Segment Start: Data under study

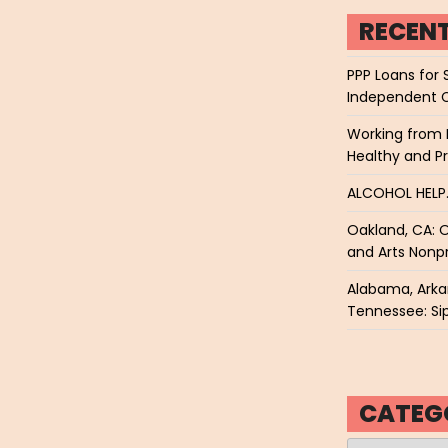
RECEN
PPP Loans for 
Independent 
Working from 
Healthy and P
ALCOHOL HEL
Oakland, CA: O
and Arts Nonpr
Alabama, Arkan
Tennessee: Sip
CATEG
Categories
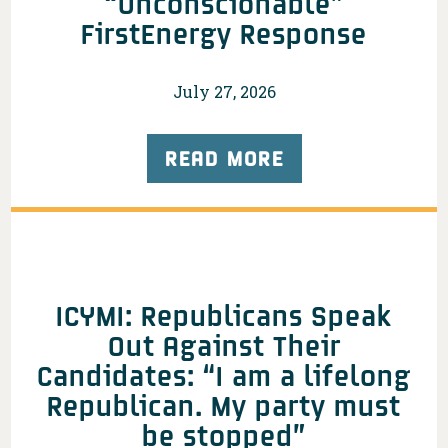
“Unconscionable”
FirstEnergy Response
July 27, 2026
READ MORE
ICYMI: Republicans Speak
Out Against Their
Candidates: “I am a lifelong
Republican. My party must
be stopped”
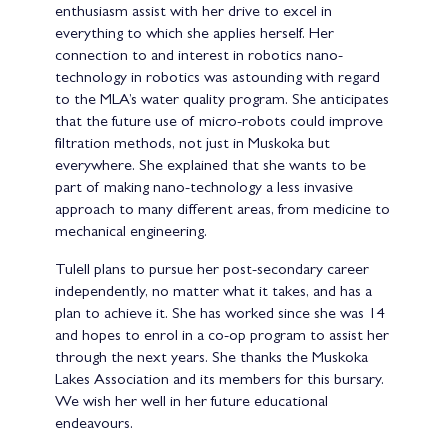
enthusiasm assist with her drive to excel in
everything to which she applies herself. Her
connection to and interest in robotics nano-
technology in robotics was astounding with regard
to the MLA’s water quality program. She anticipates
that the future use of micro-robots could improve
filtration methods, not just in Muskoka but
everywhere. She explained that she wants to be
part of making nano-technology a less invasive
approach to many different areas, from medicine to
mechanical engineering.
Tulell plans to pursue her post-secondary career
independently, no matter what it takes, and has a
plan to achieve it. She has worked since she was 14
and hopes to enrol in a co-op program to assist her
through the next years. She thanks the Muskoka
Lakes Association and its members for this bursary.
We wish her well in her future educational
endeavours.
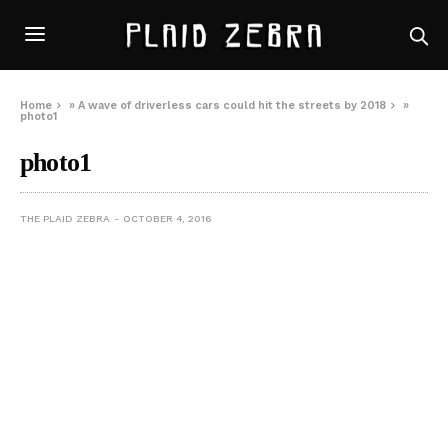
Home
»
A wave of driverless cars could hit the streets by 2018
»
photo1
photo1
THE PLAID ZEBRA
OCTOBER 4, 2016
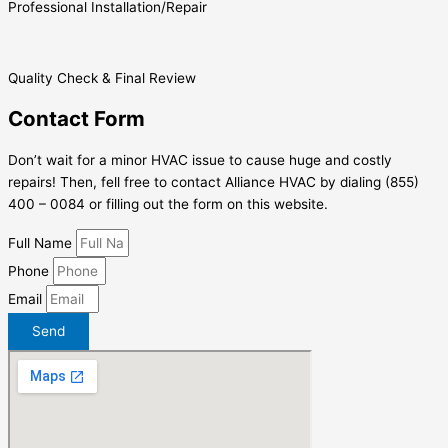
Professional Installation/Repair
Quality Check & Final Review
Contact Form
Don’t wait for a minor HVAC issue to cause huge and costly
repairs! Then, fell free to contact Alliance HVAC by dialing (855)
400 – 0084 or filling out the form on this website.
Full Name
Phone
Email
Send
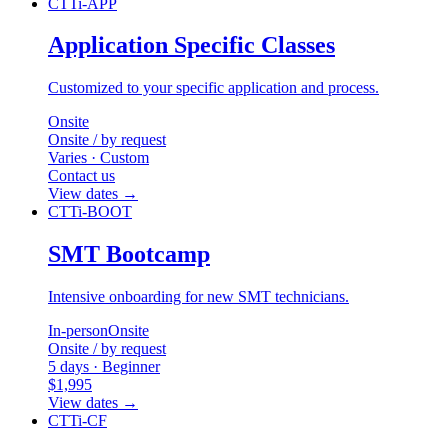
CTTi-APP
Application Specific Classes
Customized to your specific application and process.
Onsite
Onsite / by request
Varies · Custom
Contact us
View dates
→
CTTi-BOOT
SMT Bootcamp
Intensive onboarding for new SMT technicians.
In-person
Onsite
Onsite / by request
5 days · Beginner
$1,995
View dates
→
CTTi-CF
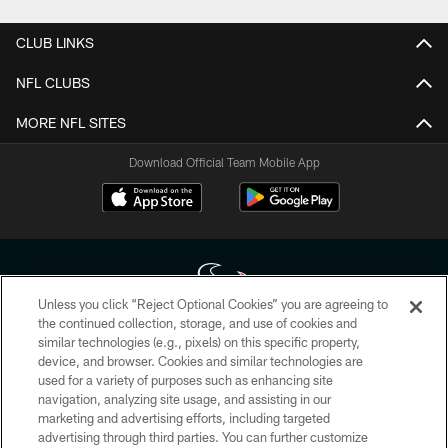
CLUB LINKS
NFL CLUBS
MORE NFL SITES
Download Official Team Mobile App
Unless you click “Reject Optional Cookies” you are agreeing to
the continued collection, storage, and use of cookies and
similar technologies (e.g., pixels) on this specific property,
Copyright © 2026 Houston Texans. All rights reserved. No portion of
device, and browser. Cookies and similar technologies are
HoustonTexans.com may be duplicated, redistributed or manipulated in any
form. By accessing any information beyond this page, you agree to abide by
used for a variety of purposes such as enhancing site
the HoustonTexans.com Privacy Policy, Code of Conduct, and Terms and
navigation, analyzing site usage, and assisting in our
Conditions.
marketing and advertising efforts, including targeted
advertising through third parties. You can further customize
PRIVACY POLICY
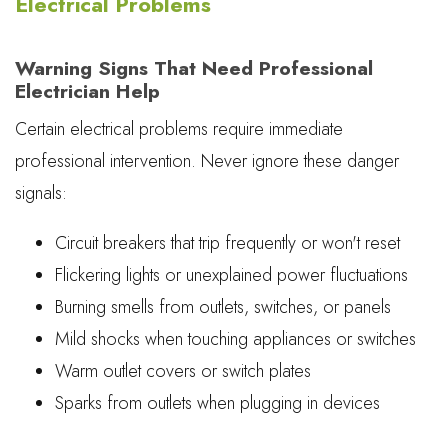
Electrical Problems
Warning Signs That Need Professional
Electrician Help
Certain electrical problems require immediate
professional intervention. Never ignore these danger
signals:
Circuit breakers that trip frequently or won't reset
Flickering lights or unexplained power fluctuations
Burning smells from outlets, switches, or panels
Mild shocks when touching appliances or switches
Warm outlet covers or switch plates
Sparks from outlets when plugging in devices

Segment End: Data under study

## [Exercise description]
Print the material above exactly as it appears, but not its pictures.

## [Expected answer]
RECEN
PPP Loans for 
Independent 
Working from 
Healthy and P
ALCOHOL HEL
Oakland, CA: O
and Arts Nonpr
Alabama, Arkan
Tennessee: Sip
CATEG
Categories
“Unconscionable”
FirstEnergy Response
July 27, 2026
READ MORE
ICYMI: Republicans Speak
Out Against Their
Candidates: “I am a lifelong
Republican. My party must
be stopped”
enthusiasm assist with her drive to excel in
everything to which she applies herself. Her
connection to and interest in robotics nano-
technology in robotics was astounding with regard
to the MLA’s water quality program. She anticipates
that the future use of micro-robots could improve
filtration methods, not just in Muskoka but
everywhere. She explained that she wants to be
part of making nano-technology a less invasive
approach to many different areas, from medicine to
mechanical engineering.
Tulell plans to pursue her post-secondary career
independently, no matter what it takes, and has a
plan to achieve it. She has worked since she was 14
and hopes to enrol in a co-op program to assist her
through the next years. She thanks the Muskoka
Lakes Association and its members for this bursary.
We wish her well in her future educational
endeavours.
Home
»
A wave of driverless cars could hit the streets by 2018
»
photo1
photo1
THE PLAID ZEBRA
OCTOBER 4, 2016
Professional Installation/Repair
Quality Check & Final Review
Contact Form
Don’t wait for a minor HVAC issue to cause huge and costly
repairs! Then, fell free to contact Alliance HVAC by dialing (855)
400 – 0084 or filling out the form on this website.
Full Name
Phone
Email
Send
CTTi-APP
Application Specific Classes
Customized to your specific application and process.
Onsite
Onsite / by request
Varies · Custom
Contact us
View dates
→
CTTi-BOOT
SMT Bootcamp
Intensive onboarding for new SMT technicians.
In-person
Onsite
Onsite / by request
5 days · Beginner
$1,995
View dates
→
CTTi-CF
CLUB LINKS
NFL CLUBS
MORE NFL SITES
Download Official Team Mobile App
Unless you click “Reject Optional Cookies” you are agreeing to
the continued collection, storage, and use of cookies and
similar technologies (e.g., pixels) on this specific property,
Copyright © 2026 Houston Texans. All rights reserved. No portion of
device, and browser. Cookies and similar technologies are
HoustonTexans.com may be duplicated, redistributed or manipulated in any
form. By accessing any information beyond this page, you agree to abide by
used for a variety of purposes such as enhancing site
the HoustonTexans.com Privacy Policy, Code of Conduct, and Terms and
navigation, analyzing site usage, and assisting in our
Conditions.
marketing and advertising efforts, including targeted
advertising through third parties. You can further customize
PRIVACY POLICY
Electrical Problems
Warning Signs That Need Professional
Electrician Help
Certain electrical problems require immediate
professional intervention. Never ignore these danger
signals:
Circuit breakers that trip frequently or won't reset
Flickering lights or unexplained power fluctuations
Burning smells from outlets, switches, or panels
Mild shocks when touching appliances or switches
Warm outlet covers or switch plates
Sparks from outlets when plugging in devices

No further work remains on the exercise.